How ML Observability Helps America First Credit Union Stay a Step Ahead

Insights from Arize AI’s fireside chat with client America First Credit Union

Last month, we hosted a webinar on “Best Practices in ML Observability for Lending & Insurance” featuring a fireside chat with America First Credit Union’s Data Science Manager Richard Woolston. In the wide-ranging interview, Woolston shares his thoughts on the evolving financial services industry and how his team approaches model monitoring and ML observability. Here are some of the more pointed questions and Woolston’s answers from that session.

Arize: America First Credit Union is one of the largest credit unions in the country. How do you help the organization continue to stand out in a competitive market?

Speed. Everyone these days wants a quick response. Models are the best way to generate lending decisions faster. Another way our team stands out is in identifying segments that we may not have targeted and finding ways to capture that group. So it’s speed and ensuring we’re analyzing the portfolio as a whole as effectively as possible.

Arize: What are your biggest challenges in terms of model development and keeping an eye on model performance in production? 

It’s a couple of things; the first one is delayed actuals. Often, the feedback time for amortizing loans – such as auto loans, RV loans, etc. – can be quite substantial because the tag or the label that you actually care about takes time, often years, to get. For example, did the loan pay off early, did it write off, or is it still active?

One of our main priorities is identifying proxy metrics to act as canaries, such as a high number of delinquencies or whether a member is paying down quicker than scheduled. By working those into our monitoring framework, we don’t have to wait two or three or four or five years to get a good sense of portfolio health.

Another challenge: legacy systems. We have some actuals that people update manually in spreadsheets so we work with the analysts and move those actuals into the database so that way systems can access them in a much friendlier way.

Arize: Let’s talk about proxy metrics. Is drift one that you’re looking at actively and are there other proxy metrics that are top-of-mind?

Drift is the first proxy metric that we use as a canary metric and it actually helped us very early on identify an issue where the source system was actually storing things in an incorrect fashion – and we were able to make some quick adjustments.

As we deploy a model into production, drift is the first thing we look at as predictions start to come across over the hours or days to know that things are stable. If not, we can go ahead and roll back and identify what pieces were missing and fix the offline feature store and iterate.

> **THE DATA**:
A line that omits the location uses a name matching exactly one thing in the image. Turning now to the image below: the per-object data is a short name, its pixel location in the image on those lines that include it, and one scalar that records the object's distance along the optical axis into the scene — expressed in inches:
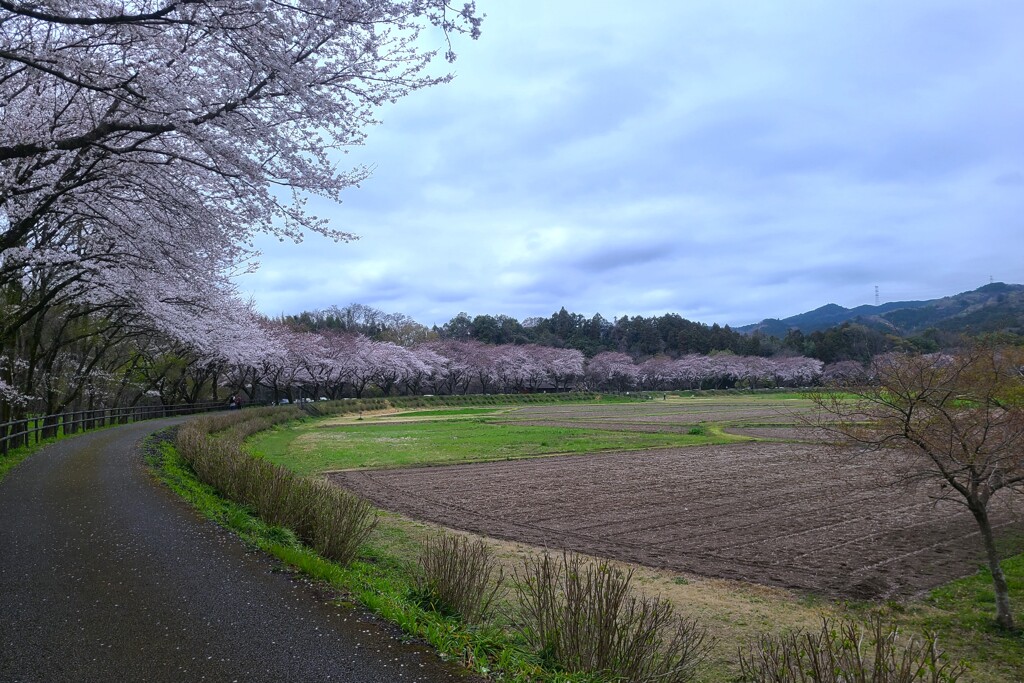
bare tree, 336.5
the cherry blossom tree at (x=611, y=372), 4498.0
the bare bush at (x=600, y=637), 165.2
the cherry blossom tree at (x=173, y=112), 298.7
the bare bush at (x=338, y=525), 304.7
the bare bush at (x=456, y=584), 224.9
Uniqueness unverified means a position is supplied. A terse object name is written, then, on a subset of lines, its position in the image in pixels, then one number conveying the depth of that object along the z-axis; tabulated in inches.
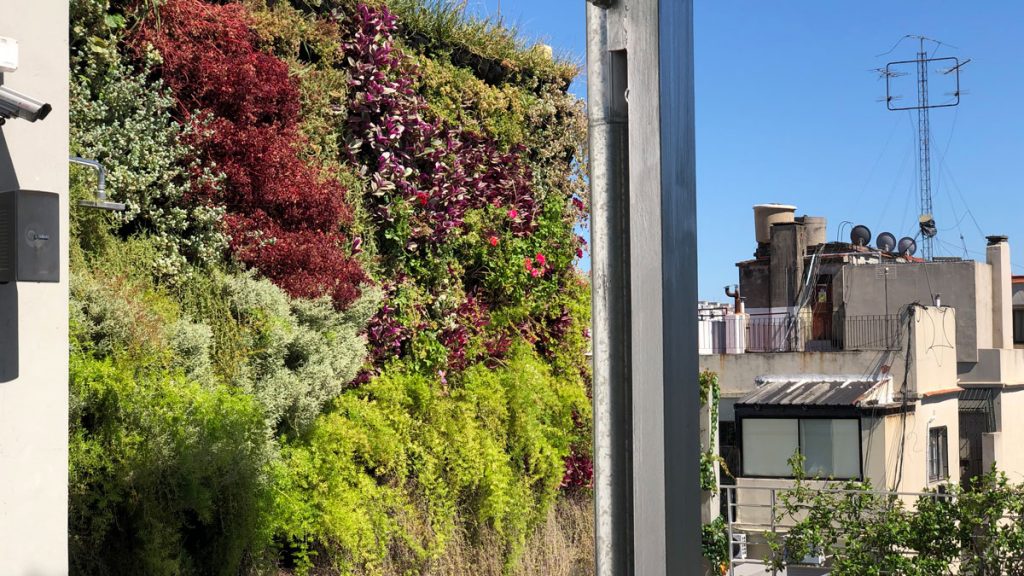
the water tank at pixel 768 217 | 1026.1
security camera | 110.2
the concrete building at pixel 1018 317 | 1107.2
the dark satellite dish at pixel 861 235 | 989.8
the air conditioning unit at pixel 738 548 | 498.5
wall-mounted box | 114.1
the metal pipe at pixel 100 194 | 140.4
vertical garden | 150.5
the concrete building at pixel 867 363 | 690.2
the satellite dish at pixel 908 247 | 967.6
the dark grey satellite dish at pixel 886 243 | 986.1
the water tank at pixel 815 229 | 1005.8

> **ACTIVITY**:
Retype the part of the credit union interview from "One of our main" to "of portfolio health.", word for word.

> **RESPONSE BELOW**:
One of our main priorities is identifying proxy metrics to act as canaries, such as a high number of delinquencies or whether a member is paying down quicker than scheduled. By working those into our monitoring framework, we don’t have to wait two or three or four or five years to get a good sense of portfolio health.